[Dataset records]
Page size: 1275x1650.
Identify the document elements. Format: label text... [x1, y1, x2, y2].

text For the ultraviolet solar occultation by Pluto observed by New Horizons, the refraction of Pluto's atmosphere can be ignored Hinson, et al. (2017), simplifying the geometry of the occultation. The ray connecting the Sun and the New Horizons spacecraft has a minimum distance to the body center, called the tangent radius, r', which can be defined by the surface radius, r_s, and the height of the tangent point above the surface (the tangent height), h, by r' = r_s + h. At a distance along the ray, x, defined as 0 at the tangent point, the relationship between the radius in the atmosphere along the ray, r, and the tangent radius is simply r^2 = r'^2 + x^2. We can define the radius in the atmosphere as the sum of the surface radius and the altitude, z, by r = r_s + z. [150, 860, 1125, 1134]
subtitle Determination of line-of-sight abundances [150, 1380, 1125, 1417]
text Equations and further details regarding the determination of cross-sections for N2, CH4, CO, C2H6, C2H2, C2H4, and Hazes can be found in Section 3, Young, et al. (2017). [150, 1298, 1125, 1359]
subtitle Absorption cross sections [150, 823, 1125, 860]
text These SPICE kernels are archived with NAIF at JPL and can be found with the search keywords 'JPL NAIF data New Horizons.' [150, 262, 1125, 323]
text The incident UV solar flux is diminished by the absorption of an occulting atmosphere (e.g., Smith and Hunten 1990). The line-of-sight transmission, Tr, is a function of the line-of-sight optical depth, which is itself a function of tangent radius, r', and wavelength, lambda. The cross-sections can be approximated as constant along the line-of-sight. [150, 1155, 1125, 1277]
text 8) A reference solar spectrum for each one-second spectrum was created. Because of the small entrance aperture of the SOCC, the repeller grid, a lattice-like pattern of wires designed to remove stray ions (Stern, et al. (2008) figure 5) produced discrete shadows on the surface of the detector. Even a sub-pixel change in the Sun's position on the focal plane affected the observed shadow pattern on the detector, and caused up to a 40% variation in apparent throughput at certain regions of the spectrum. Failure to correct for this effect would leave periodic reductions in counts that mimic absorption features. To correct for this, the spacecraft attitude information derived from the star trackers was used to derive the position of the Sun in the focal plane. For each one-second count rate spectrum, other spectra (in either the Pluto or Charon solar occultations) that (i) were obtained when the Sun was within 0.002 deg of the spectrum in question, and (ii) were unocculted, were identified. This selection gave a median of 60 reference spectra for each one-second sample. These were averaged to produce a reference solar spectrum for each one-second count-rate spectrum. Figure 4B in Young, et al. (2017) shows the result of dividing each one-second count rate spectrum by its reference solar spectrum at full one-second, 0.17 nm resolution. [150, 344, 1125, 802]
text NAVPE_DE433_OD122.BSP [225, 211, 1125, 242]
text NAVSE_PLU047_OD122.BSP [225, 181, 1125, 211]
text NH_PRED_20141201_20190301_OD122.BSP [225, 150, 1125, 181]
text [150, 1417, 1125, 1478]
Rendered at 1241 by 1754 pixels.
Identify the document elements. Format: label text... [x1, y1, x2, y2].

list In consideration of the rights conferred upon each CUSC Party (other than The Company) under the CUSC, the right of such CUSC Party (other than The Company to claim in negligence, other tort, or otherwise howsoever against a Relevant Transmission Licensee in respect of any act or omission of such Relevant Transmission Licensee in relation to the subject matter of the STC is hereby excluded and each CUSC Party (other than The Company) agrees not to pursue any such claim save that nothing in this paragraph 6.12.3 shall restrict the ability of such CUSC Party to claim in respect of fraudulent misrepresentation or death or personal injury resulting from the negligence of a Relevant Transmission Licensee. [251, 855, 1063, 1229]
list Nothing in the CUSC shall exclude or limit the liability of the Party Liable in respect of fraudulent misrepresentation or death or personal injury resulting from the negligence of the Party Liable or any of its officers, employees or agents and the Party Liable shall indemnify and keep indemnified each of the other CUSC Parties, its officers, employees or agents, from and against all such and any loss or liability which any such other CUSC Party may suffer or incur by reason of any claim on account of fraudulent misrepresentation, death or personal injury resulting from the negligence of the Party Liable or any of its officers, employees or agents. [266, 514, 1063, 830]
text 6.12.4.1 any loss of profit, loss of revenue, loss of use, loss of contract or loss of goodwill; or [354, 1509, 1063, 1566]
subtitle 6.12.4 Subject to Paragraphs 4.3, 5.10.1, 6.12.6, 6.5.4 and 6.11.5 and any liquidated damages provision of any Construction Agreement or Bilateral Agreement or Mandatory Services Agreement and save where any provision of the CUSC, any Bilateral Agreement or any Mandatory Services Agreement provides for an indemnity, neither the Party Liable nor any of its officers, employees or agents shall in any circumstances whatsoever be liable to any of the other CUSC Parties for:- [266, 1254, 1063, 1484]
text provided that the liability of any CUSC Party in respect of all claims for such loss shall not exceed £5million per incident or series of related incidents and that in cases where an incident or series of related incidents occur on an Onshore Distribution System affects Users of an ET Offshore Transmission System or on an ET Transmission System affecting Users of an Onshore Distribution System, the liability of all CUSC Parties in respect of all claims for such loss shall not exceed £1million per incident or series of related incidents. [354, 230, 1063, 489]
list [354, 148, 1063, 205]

→ Work request: What you write must match the records above exactly, line for line.

→ Task result:
Page size: 1275x1650.
Identify the document elements. Format: label text... [x1, y1, x2, y2].

text For the ultraviolet solar occultation by Pluto observed by New Horizons, the refraction of Pluto's atmosphere can be ignored Hinson, et al. (2017), simplifying the geometry of the occultation. The ray connecting the Sun and the New Horizons spacecraft has a minimum distance to the body center, called the tangent radius, r', which can be defined by the surface radius, r_s, and the height of the tangent point above the surface (the tangent height), h, by r' = r_s + h. At a distance along the ray, x, defined as 0 at the tangent point, the relationship between the radius in the atmosphere along the ray, r, and the tangent radius is simply r^2 = r'^2 + x^2. We can define the radius in the atmosphere as the sum of the surface radius and the altitude, z, by r = r_s + z. [150, 860, 1125, 1134]
subtitle Determination of line-of-sight abundances [150, 1380, 1125, 1417]
text Equations and further details regarding the determination of cross-sections for N2, CH4, CO, C2H6, C2H2, C2H4, and Hazes can be found in Section 3, Young, et al. (2017). [150, 1298, 1125, 1359]
subtitle Absorption cross sections [150, 823, 1125, 860]
text These SPICE kernels are archived with NAIF at JPL and can be found with the search keywords 'JPL NAIF data New Horizons.' [150, 262, 1125, 323]
text The incident UV solar flux is diminished by the absorption of an occulting atmosphere (e.g., Smith and Hunten 1990). The line-of-sight transmission, Tr, is a function of the line-of-sight optical depth, which is itself a function of tangent radius, r', and wavelength, lambda. The cross-sections can be approximated as constant along the line-of-sight. [150, 1155, 1125, 1277]
text 8) A reference solar spectrum for each one-second spectrum was created. Because of the small entrance aperture of the SOCC, the repeller grid, a lattice-like pattern of wires designed to remove stray ions (Stern, et al. (2008) figure 5) produced discrete shadows on the surface of the detector. Even a sub-pixel change in the Sun's position on the focal plane affected the observed shadow pattern on the detector, and caused up to a 40% variation in apparent throughput at certain regions of the spectrum. Failure to correct for this effect would leave periodic reductions in counts that mimic absorption features. To correct for this, the spacecraft attitude information derived from the star trackers was used to derive the position of the Sun in the focal plane. For each one-second count rate spectrum, other spectra (in either the Pluto or Charon solar occultations) that (i) were obtained when the Sun was within 0.002 deg of the spectrum in question, and (ii) were unocculted, were identified. This selection gave a median of 60 reference spectra for each one-second sample. These were averaged to produce a reference solar spectrum for each one-second count-rate spectrum. Figure 4B in Young, et al. (2017) shows the result of dividing each one-second count rate spectrum by its reference solar spectrum at full one-second, 0.17 nm resolution. [150, 344, 1125, 802]
text NAVPE_DE433_OD122.BSP [225, 211, 1125, 242]
text NAVSE_PLU047_OD122.BSP [225, 181, 1125, 211]
text NH_PRED_20141201_20190301_OD122.BSP [225, 150, 1125, 181]
text [150, 1417, 1125, 1478]
Rendered at 1241 by 1754 pixels.
Identify the document elements. Format: label text... [x1, y1, x2, y2].

list In consideration of the rights conferred upon each CUSC Party (other than The Company) under the CUSC, the right of such CUSC Party (other than The Company to claim in negligence, other tort, or otherwise howsoever against a Relevant Transmission Licensee in respect of any act or omission of such Relevant Transmission Licensee in relation to the subject matter of the STC is hereby excluded and each CUSC Party (other than The Company) agrees not to pursue any such claim save that nothing in this paragraph 6.12.3 shall restrict the ability of such CUSC Party to claim in respect of fraudulent misrepresentation or death or personal injury resulting from the negligence of a Relevant Transmission Licensee. [251, 855, 1063, 1229]
list Nothing in the CUSC shall exclude or limit the liability of the Party Liable in respect of fraudulent misrepresentation or death or personal injury resulting from the negligence of the Party Liable or any of its officers, employees or agents and the Party Liable shall indemnify and keep indemnified each of the other CUSC Parties, its officers, employees or agents, from and against all such and any loss or liability which any such other CUSC Party may suffer or incur by reason of any claim on account of fraudulent misrepresentation, death or personal injury resulting from the negligence of the Party Liable or any of its officers, employees or agents. [266, 514, 1063, 830]
text 6.12.4.1 any loss of profit, loss of revenue, loss of use, loss of contract or loss of goodwill; or [354, 1509, 1063, 1566]
subtitle 6.12.4 Subject to Paragraphs 4.3, 5.10.1, 6.12.6, 6.5.4 and 6.11.5 and any liquidated damages provision of any Construction Agreement or Bilateral Agreement or Mandatory Services Agreement and save where any provision of the CUSC, any Bilateral Agreement or any Mandatory Services Agreement provides for an indemnity, neither the Party Liable nor any of its officers, employees or agents shall in any circumstances whatsoever be liable to any of the other CUSC Parties for:- [266, 1254, 1063, 1484]
text provided that the liability of any CUSC Party in respect of all claims for such loss shall not exceed £5million per incident or series of related incidents and that in cases where an incident or series of related incidents occur on an Onshore Distribution System affects Users of an ET Offshore Transmission System or on an ET Transmission System affecting Users of an Onshore Distribution System, the liability of all CUSC Parties in respect of all claims for such loss shall not exceed £1million per incident or series of related incidents. [354, 230, 1063, 489]
list [354, 148, 1063, 205]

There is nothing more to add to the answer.